Still, Nigeria predictably has its own take on sci-fi, and put out Kajola not long after the South African movie. A $130 million sci-fi offering by director Niyi Akinmolayan, the film premiered at Silverbird Cinemas in Lagos. With a plot featuring a 2059 totalitarian Nigerian state, a rebel leader and a female police chief, Kajola (the Yoruba word for ‘Commonwealth’) features a world in which the rich have built ultra-modern cities in Lagos’s island areas, leaving the war-torn mainland disconnected and abandoned.


In the same year, the visually stunning Pumzi hit international screens. A beautifully shot 20-minute short by director Wanuri Kahiu, it was shown at the 2010 Sundance Film festival as part of the New African Cinema programme. With its stylish take on a post-apocalyptic world of dream suppressants, water controls, the extinction of nature and a subterranean Nairobi culture, there’s much talk of Pumzi being extended into a full feature. Hopefully, that will happen, but regardless, Wanuri currently has her hands full with work, including writing the screenplay and directing a filmed version of the novel Who Fears Death, the latest literary offering from award-winning science fiction writer Nnedi Okorafor. Based in Chicago, Nnedi uses Nigeria as her source of creative inspiration when it comes to her plots and characters, which wholeheartedly embrace fantasy and ‘magic futurism’.

However, when it comes to defining African science fiction, this is a label that she doesn’t really go for.

“I’ve never really liked categories or definitions,” she says. “They tend to atrophy growth. Africa is a huge and diverse continent, so to speak of Africans as a whole can be problematic.”

That’s a fair statement, but for the sake of commentary, she does assert the fact that she feels the genre should centrally involve Africa, and should be written by Africans.
She’s definitely ticked all those boxes and more with her novels, the first of which, Zahrah The Windseeker, won the 2008 Wole Soyinka prize for literature. In this story, Nnedi’s super heroine occupies a highly technological world of flora computers, a greeny jungle and exotic creatures, all of which she negotiates as a ‘special’ child born with the superpowers of the ‘dada locks’ that distinguish her from her peers. It’s a delightfully innovative tale that skilfully weaves science fiction with African folklore and Nigerian culture.
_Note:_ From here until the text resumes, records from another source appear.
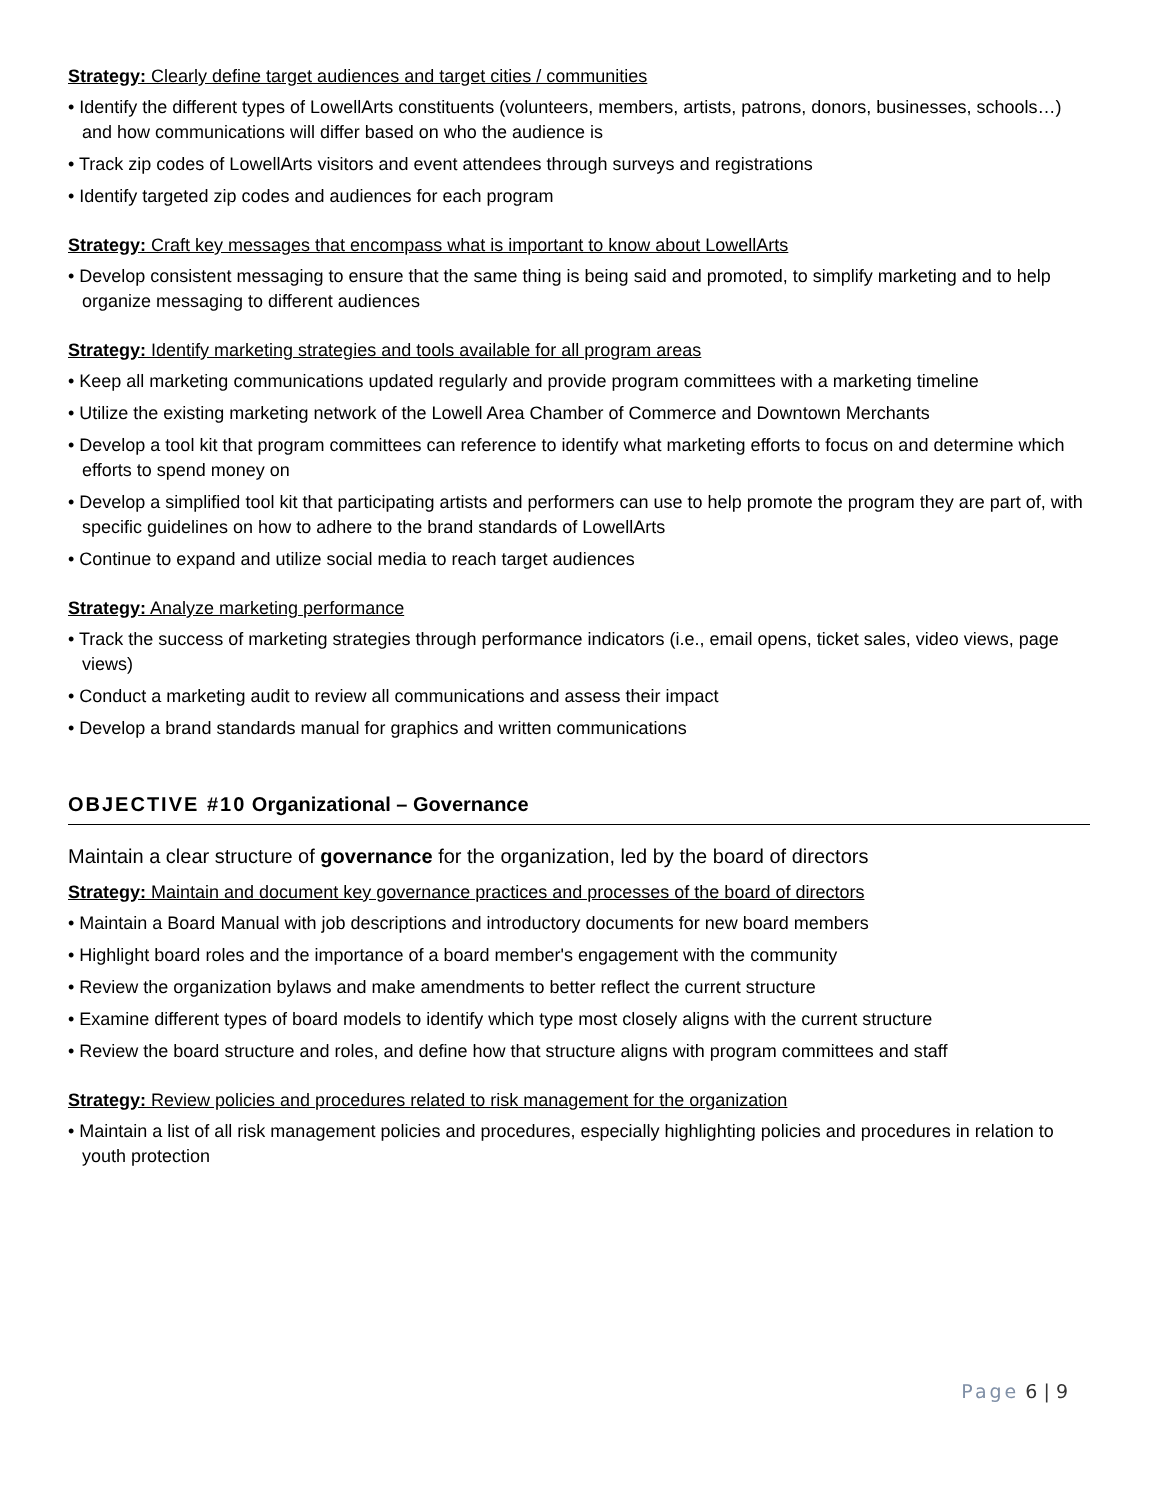Strategy: Clearly define target audiences and target cities / communities
• Identify the different types of LowellArts constituents (volunteers, members, artists, patrons, donors, businesses, schools…) and how communications will differ based on who the audience is
• Track zip codes of LowellArts visitors and event attendees through surveys and registrations
• Identify targeted zip codes and audiences for each program
Strategy: Craft key messages that encompass what is important to know about LowellArts
• Develop consistent messaging to ensure that the same thing is being said and promoted, to simplify marketing and to help organize messaging to different audiences
Strategy: Identify marketing strategies and tools available for all program areas
• Keep all marketing communications updated regularly and provide program committees with a marketing timeline
• Utilize the existing marketing network of the Lowell Area Chamber of Commerce and Downtown Merchants
• Develop a tool kit that program committees can reference to identify what marketing efforts to focus on and determine which efforts to spend money on
• Develop a simplified tool kit that participating artists and performers can use to help promote the program they are part of, with specific guidelines on how to adhere to the brand standards of LowellArts
• Continue to expand and utilize social media to reach target audiences
Strategy: Analyze marketing performance
• Track the success of marketing strategies through performance indicators (i.e., email opens, ticket sales, video views, page views)
• Conduct a marketing audit to review all communications and assess their impact
• Develop a brand standards manual for graphics and written communications
OBJECTIVE #10 Organizational – Governance
Maintain a clear structure of governance for the organization, led by the board of directors
Strategy: Maintain and document key governance practices and processes of the board of directors
• Maintain a Board Manual with job descriptions and introductory documents for new board members
• Highlight board roles and the importance of a board member's engagement with the community
• Review the organization bylaws and make amendments to better reflect the current structure
• Examine different types of board models to identify which type most closely aligns with the current structure
• Review the board structure and roles, and define how that structure aligns with program committees and staff
Strategy: Review policies and procedures related to risk management for the organization
• Maintain a list of all risk management policies and procedures, especially highlighting policies and procedures in relation to youth protection
Page 6 | 9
A total advocate of Africa’s contribution to the sci-fi genre, Nnedi doesn’t hold with notions of disinterest in the technical art form from those within the continent.
“I think Africans love science fiction’, she says. ‘Look at the number of legitimate and bootleg versions of Hollywood films that are sold. There are plenty of African children who love animations like Ben 10 and Star Wars: The Clone Wars.”
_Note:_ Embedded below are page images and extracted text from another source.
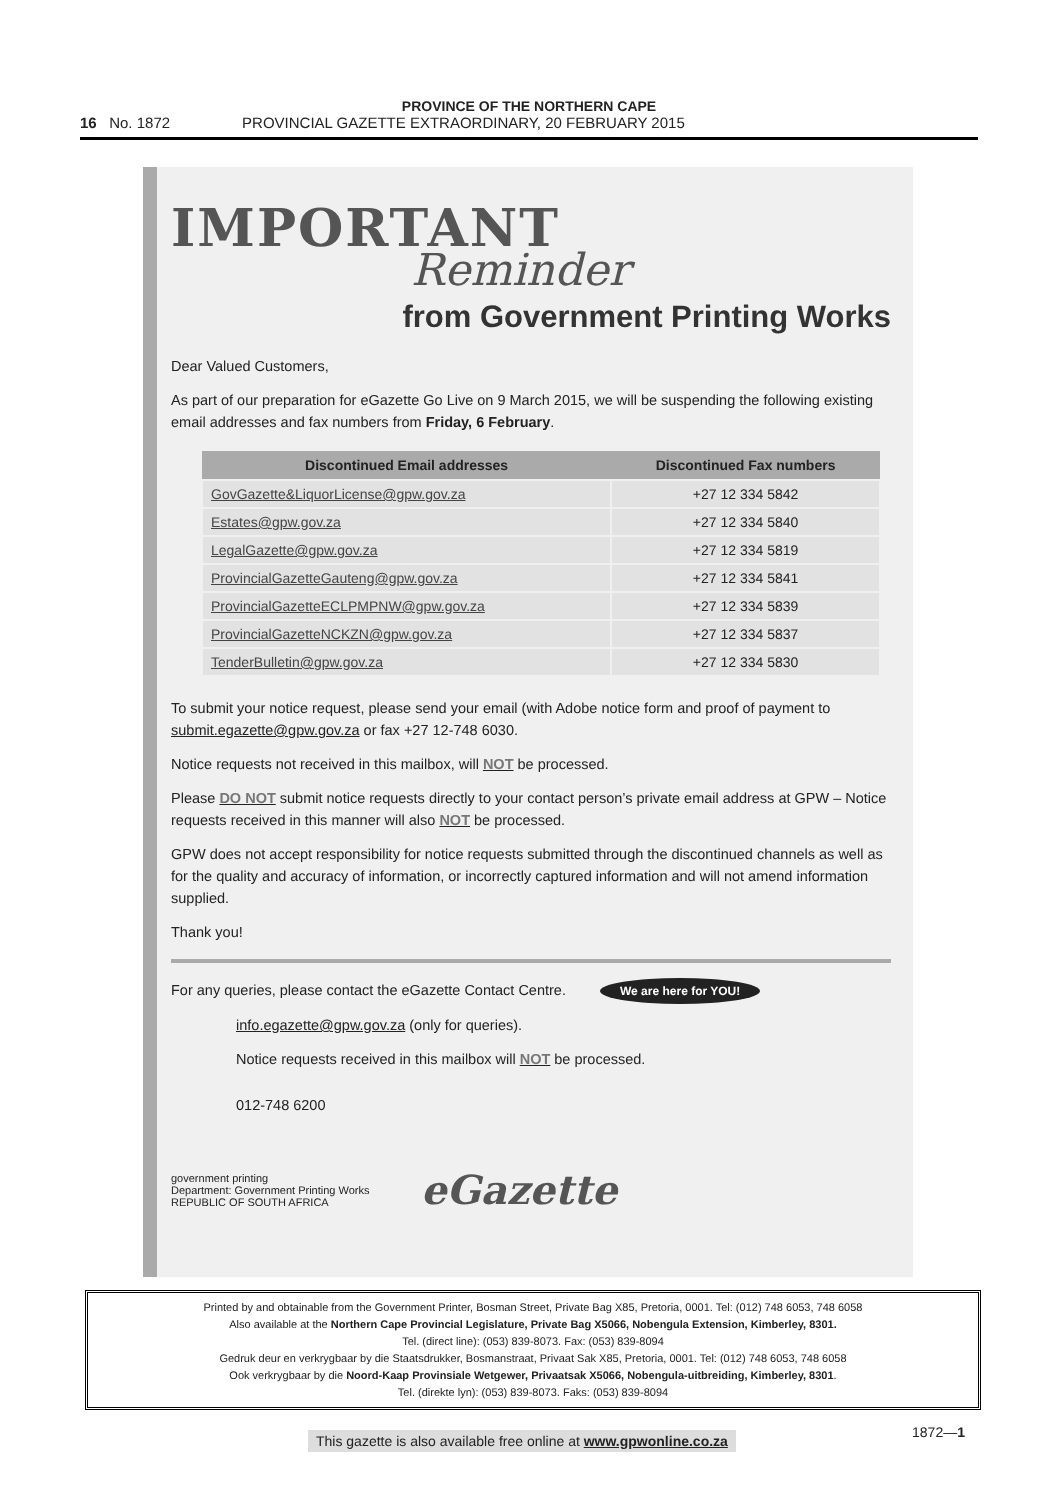PROVINCE OF THE NORTHERN CAPE
16 No. 1872 PROVINCIAL GAZETTE EXTRAORDINARY, 20 FEBRUARY 2015
IMPORTANT
Reminder
from Government Printing Works
Dear Valued Customers,
As part of our preparation for eGazette Go Live on 9 March 2015, we will be suspending the following existing email addresses and fax numbers from Friday, 6 February.
| Discontinued Email addresses | Discontinued Fax numbers |
| --- | --- |
| GovGazette&LiquorLicense@gpw.gov.za | +27 12 334 5842 |
| Estates@gpw.gov.za | +27 12 334 5840 |
| LegalGazette@gpw.gov.za | +27 12 334 5819 |
| ProvincialGazetteGauteng@gpw.gov.za | +27 12 334 5841 |
| ProvincialGazetteECLPMPNW@gpw.gov.za | +27 12 334 5839 |
| ProvincialGazetteNCKZN@gpw.gov.za | +27 12 334 5837 |
| TenderBulletin@gpw.gov.za | +27 12 334 5830 |
To submit your notice request, please send your email (with Adobe notice form and proof of payment to submit.egazette@gpw.gov.za or fax +27 12-748 6030.
Notice requests not received in this mailbox, will NOT be processed.
Please DO NOT submit notice requests directly to your contact person’s private email address at GPW – Notice requests received in this manner will also NOT be processed.
GPW does not accept responsibility for notice requests submitted through the discontinued channels as well as for the quality and accuracy of information, or incorrectly captured information and will not amend information supplied.
Thank you!
For any queries, please contact the eGazette Contact Centre. We are here for YOU!
info.egazette@gpw.gov.za (only for queries).
Notice requests received in this mailbox will NOT be processed.
012-748 6200
government printing
Department: Government Printing Works REPUBLIC OF SOUTH AFRICA eGazette
Printed by and obtainable from the Government Printer, Bosman Street, Private Bag X85, Pretoria, 0001. Tel: (012) 748 6053, 748 6058
Also available at the Northern Cape Provincial Legislature, Private Bag X5066, Nobengula Extension, Kimberley, 8301.
Tel. (direct line): (053) 839-8073. Fax: (053) 839-8094
Gedruk deur en verkrygbaar by die Staatsdrukker, Bosmanstraat, Privaat Sak X85, Pretoria, 0001. Tel: (012) 748 6053, 748 6058
Ook verkrygbaar by die Noord-Kaap Provinsiale Wetgewer, Privaatsak X5066, Nobengula-uitbreiding, Kimberley, 8301.
Tel. (direkte lyn): (053) 839-8073. Faks: (053) 839-8094
1872—1
This gazette is also available free online at www.gpwonline.co.za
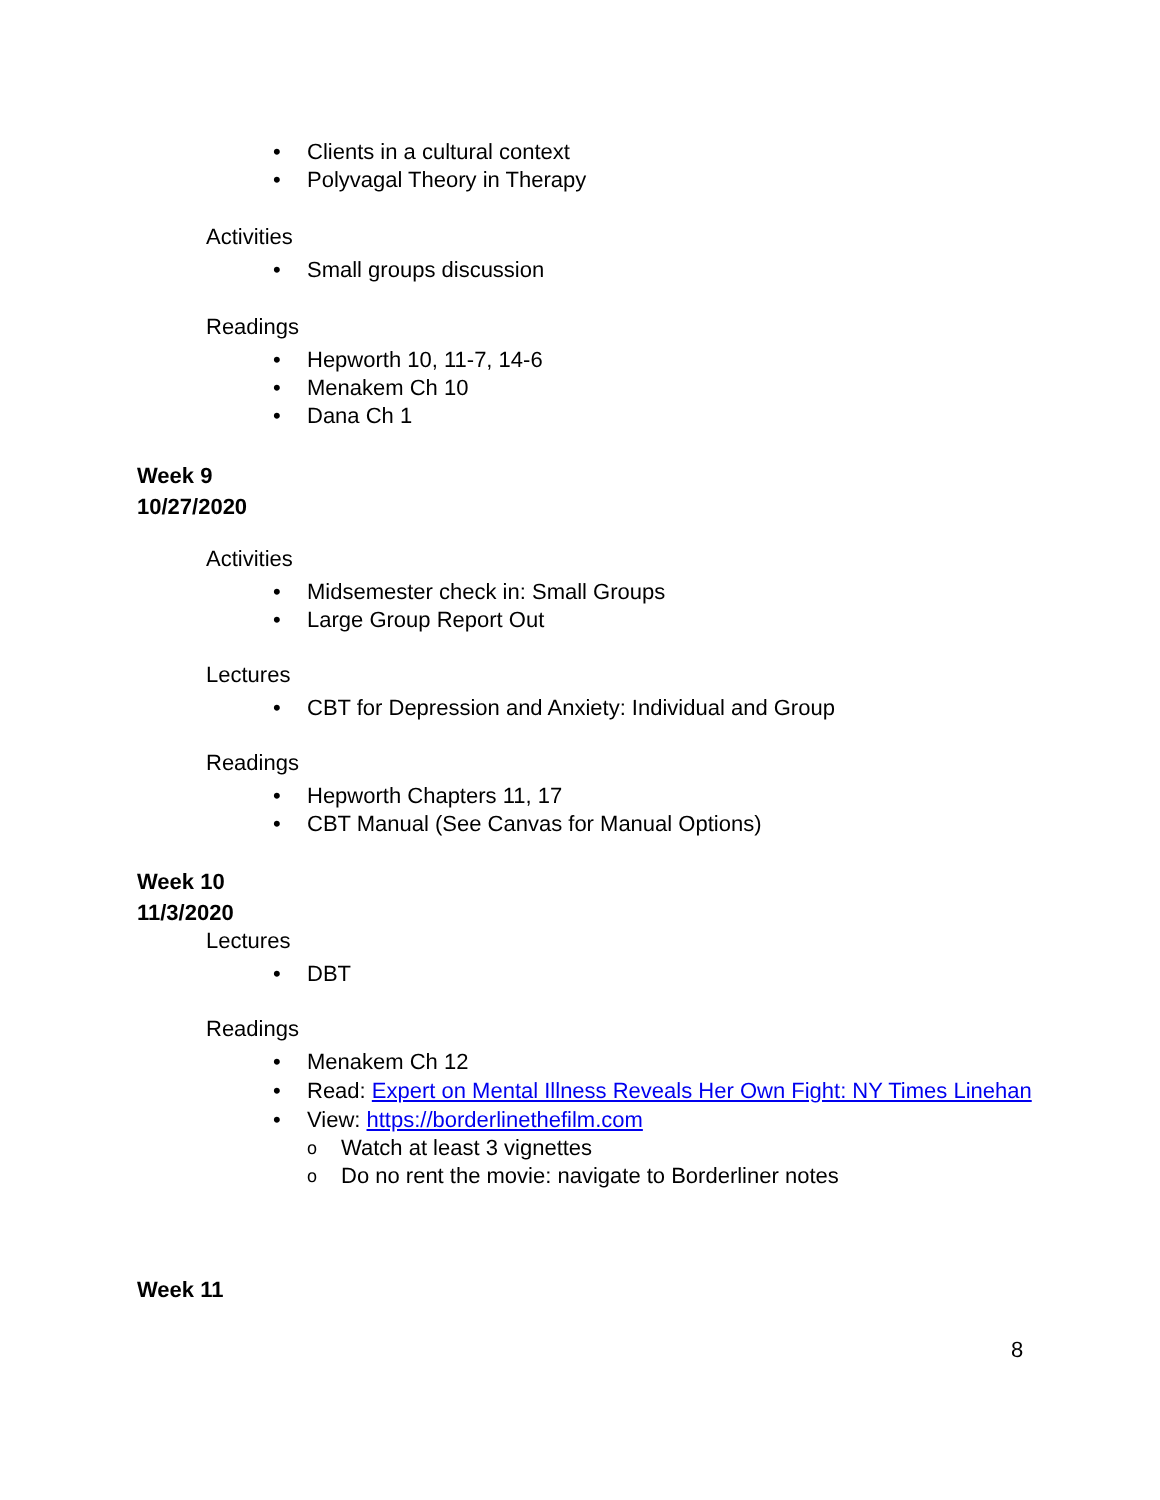Clients in a cultural context
Polyvagal Theory in Therapy
Activities
Small groups discussion
Readings
Hepworth 10, 11-7, 14-6
Menakem Ch 10
Dana Ch 1
Week 9
10/27/2020
Activities
Midsemester check in: Small Groups
Large Group Report Out
Lectures
CBT for Depression and Anxiety: Individual and Group
Readings
Hepworth Chapters 11, 17
CBT Manual (See Canvas for Manual Options)
Week 10
11/3/2020
Lectures
DBT
Readings
Menakem Ch 12
Read: Expert on Mental Illness Reveals Her Own Fight: NY Times Linehan
View: https://borderlinethefilm.com
o Watch at least 3 vignettes
o Do no rent the movie: navigate to Borderliner notes
Week 11
8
Hers is not entirely a departure from Jonathan Dotse’s views on sci-fi audiences in Africa. Despite his point that Africans need to feel more engaged with the content of the fiction they’re presented with, he does acknowledge a devoted sci-fi following in Ghana. That’s positive, but he’s also aware that this doesn’t represent the wider population.

“Unfortunately, alarmingly high rates of illiteracy prevent the majority of Ghanaians from accessing any kind of literature, let alone science fiction,” he says. “However, the youth of this generation are increasingly exposed to science fiction through the mainstream visual media, and this trend will probably continue for some time.”

In the meantime, his novel is well awaited by his own eager audience, and there are more big things on the cards for Nnedi.

“I’ve written a screenplay called Wrapped in Magic,” she says. “It was filmed in Nigeria by director Tchidi Chikere last year, so of course, there was part 1 and part 2 – Nollywood style. It’s all very exciting.”